Holmes à Court has been described by Warren Mundine as the "Clive Palmer but on the left" and that he is "just one of those filthy-rich spoiled brats who think they ... influence elections by spending millions and millions of dollars.”

There was speculation in the News Corp press that Holmes à Court and his family could make a profit out of a "potential boom in clean energy."

Liberal MP Jason Falinski claimed that Holmes à Court is "attempting to take over the Parliament with money" and that "he treats Australians as though their vote is for sale."

In May 2022, Leader of TNL Party, Victor Kline, accused Holmes à Court of bullying him into dropping out as a federal candidate for the seat of North Sydney. The following day Holmes à Court was accused again of bullying by British climate activist Zion Lights.

During the campaign for the 2022 election, Holmes à Court sued Victorian senator Jane Hume for allegedly lying about him on the radio.
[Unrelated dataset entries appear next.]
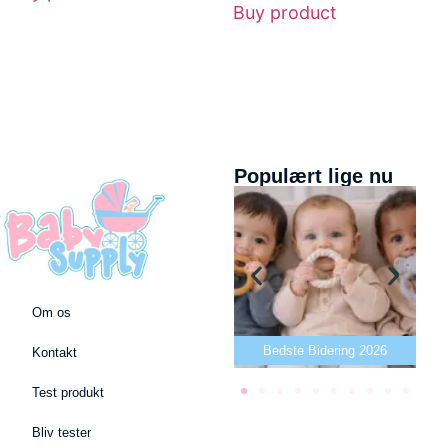
Buy product
Populært lige nu
Om os
Bedste puslepude 2026
Bedste Bidering 2026
Kontakt
Test produkt
Bliv tester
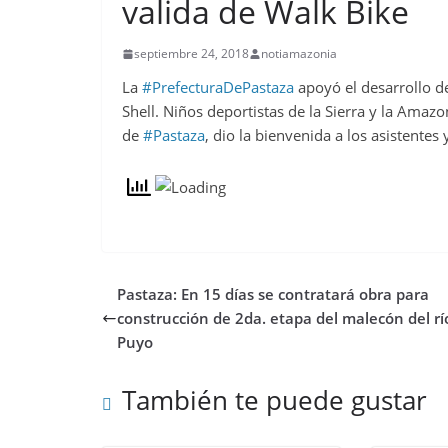
valida de Walk Bike
septiembre 24, 2018
notiamazonia
La
#
PrefecturaDePastaza
apoyó el desarrollo de
Shell. Niños deportistas de la Sierra y la Amazo
de
#
Pastaza
, dio la bienvenida a los asistentes 
Pastaza: En 15 días se contratará obra para
construcción de 2da. etapa del malecón del rí
Puyo
También te puede gustar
Holmes à Court approached Hume at a pre-poll booth asking her if she was willing to withdraw her accusations. The confrontation was filmed by Josh Frydenberg on his phone and was posted to Twitter. Another version of the exchange was later released showing Hume calling Holmes à Court an "arsehole". Hume and Holmes à Court clashed again on the Channel 9 coverage of election night.

== Personal life ==
Holmes à Court married his wife Katrina in 1997 and they have four children together. They own a 36-hectare off-grid farm in Daylesford, Victoria where they lived during Melbourne's lockdown.